Recepta na nowy lek


Wywiad z Piotrem Żukowskim, Dyrektorem Medycznym Sanofi-Aventis.

Co obecnie uważa Pan za największe wyzwanie dla medycyny?

Wyzwań jest bardzo wiele i nie podejmuję się zdefiniować tego najważniejszego. Wolę wymienić ich grupy w zupełnie przypadkowej kolejności, tj. leki onkologiczne, stosowane w schorzeniach psychicznych, choroby neurodegeneratywne, jak choroba Alzheimera czy Parkinsona, szczepionki profilaktyczne i lecznicze, AIDS, a także ciągle zbierające śmiertelne żniwo w krajach rozwijających się choroby zakaźne i pasożytnicze z malarią i gruźlicą na czele. Nie należy też zapominać o szeroko pojętej kardiologii i schorzeniach metabolicznych (w tym o cukrzycy), choć trzeba przyznać, że przy tych chorobach lekarze mają już całkiem spory wybór skutecznych preparatów.
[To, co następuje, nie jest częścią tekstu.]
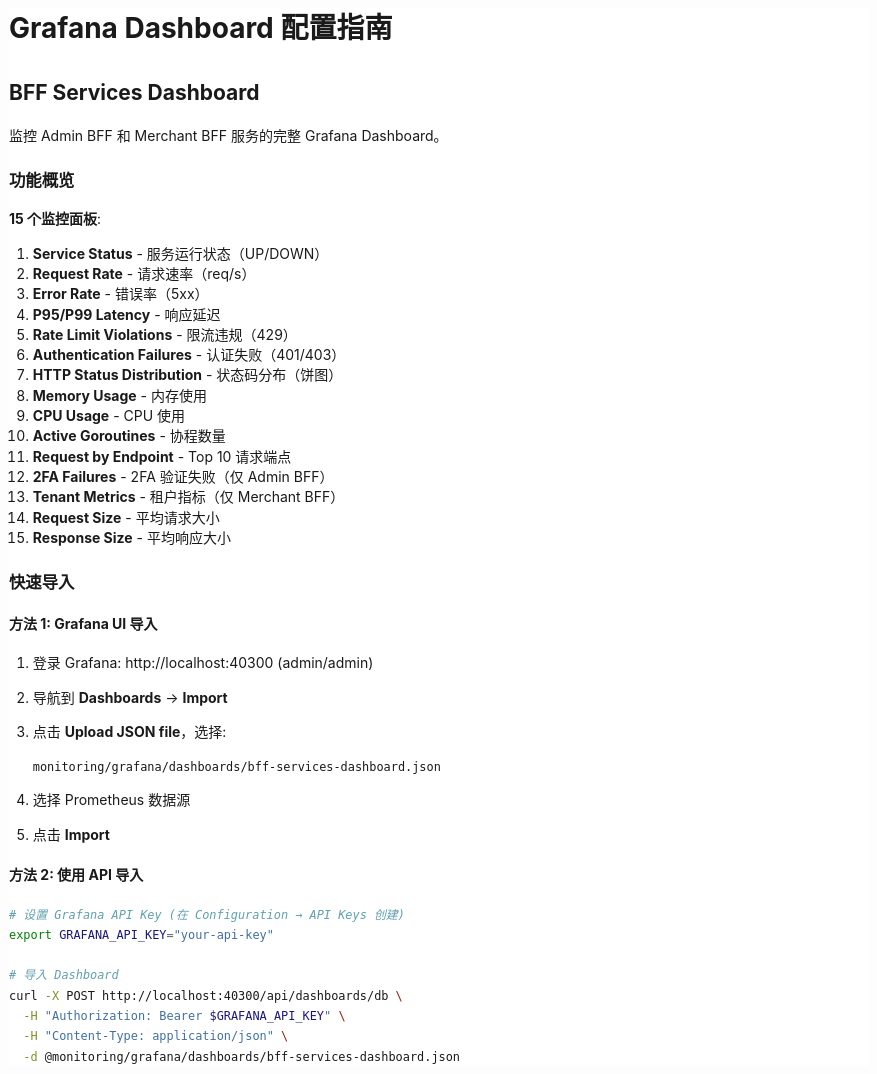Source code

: # Grafana Dashboard 配置指南

## BFF Services Dashboard

监控 Admin BFF 和 Merchant BFF 服务的完整 Grafana Dashboard。

### 功能概览

**15 个监控面板**:
1. **Service Status** - 服务运行状态（UP/DOWN）
2. **Request Rate** - 请求速率（req/s）
3. **Error Rate** - 错误率（5xx）
4. **P95/P99 Latency** - 响应延迟
5. **Rate Limit Violations** - 限流违规（429）
6. **Authentication Failures** - 认证失败（401/403）
7. **HTTP Status Distribution** - 状态码分布（饼图）
8. **Memory Usage** - 内存使用
9. **CPU Usage** - CPU 使用
10. **Active Goroutines** - 协程数量
11. **Request by Endpoint** - Top 10 请求端点
12. **2FA Failures** - 2FA 验证失败（仅 Admin BFF）
13. **Tenant Metrics** - 租户指标（仅 Merchant BFF）
14. **Request Size** - 平均请求大小
15. **Response Size** - 平均响应大小

### 快速导入

#### 方法 1: Grafana UI 导入

1. 登录 Grafana: http://localhost:40300 (admin/admin)

2. 导航到 **Dashboards** → **Import**

3. 点击 **Upload JSON file**，选择:
   ```
   monitoring/grafana/dashboards/bff-services-dashboard.json
   ```

4. 选择 Prometheus 数据源

5. 点击 **Import**

#### 方法 2: 使用 API 导入

```bash
# 设置 Grafana API Key (在 Configuration → API Keys 创建)
export GRAFANA_API_KEY="your-api-key"

# 导入 Dashboard
curl -X POST http://localhost:40300/api/dashboards/db \
  -H "Authorization: Bearer $GRAFANA_API_KEY" \
  -H "Content-Type: application/json" \
  -d @monitoring/grafana/dashboards/bff-services-dashboard.json
```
W jakich obszarach terapeutycznych poszukują Państwo nowych leków?

Sanofi-Aventis od lat specjalizuje się w poszukiwaniu nowych leków onkologicznych, mających zastosowanie w kontroli układu krzepnięcia, chorobach psychicznych i neurologicznych, kardiologicznych oraz w cukrzycy. To właśnie w naszych laboratoriach powstały heparyny drobnocząsteczkowe i tienopirydyny. Ostatnio rozpoczęliśmy duże projekty związane z poszukiwaniem nowych antybiotyków oraz leków przeciwmalarycznych.

Jakie możliwości badacze pracujący dla Sanofi-Aventis wykorzystują w poszukiwaniu nowych leków?

Wszystkie, jakie niesie ze sobą współczesna wiedza i technologia. Poczynając od syntezy chemicznej opartej na modelowaniu komputerowym i chemii kombinatorycznej, przez poszukiwanie naturalnych substancji pochodzenia biologicznego, aż po biotechnologię i terapie genowe. Prace badawcze prowadzimy w 20 własnych ośrodkach badawczych rozsianych po całym świecie, w których zatrudnionych jest ponad 11 tysięcy pracowników. Oprócz tego do prowadzenia badań kontraktujemy specjalistyczne firmy, głównie zajmujące się biotechnologią i genomiką, a także liczne ośrodki akademickie.
Na poszukiwanie nowych leków Sanofi-Aventis wydało w 2007 roku 4 537 000 000 euro.

Na czym polega praca nad nowym lekiem?

Przede wszystkim jest to bardzo długi i kosztowny proces. Aby móc wystąpić o pozwolenie na dopuszczenie innowacyjnego leku do obrotu, potrzeba co najmniej 12-15 lat badań, które kosztują – jak się szacuje – około 1,2 miliarda euro. Za taką sumę można by zbudować autostradę ze Szczecina do Krakowa.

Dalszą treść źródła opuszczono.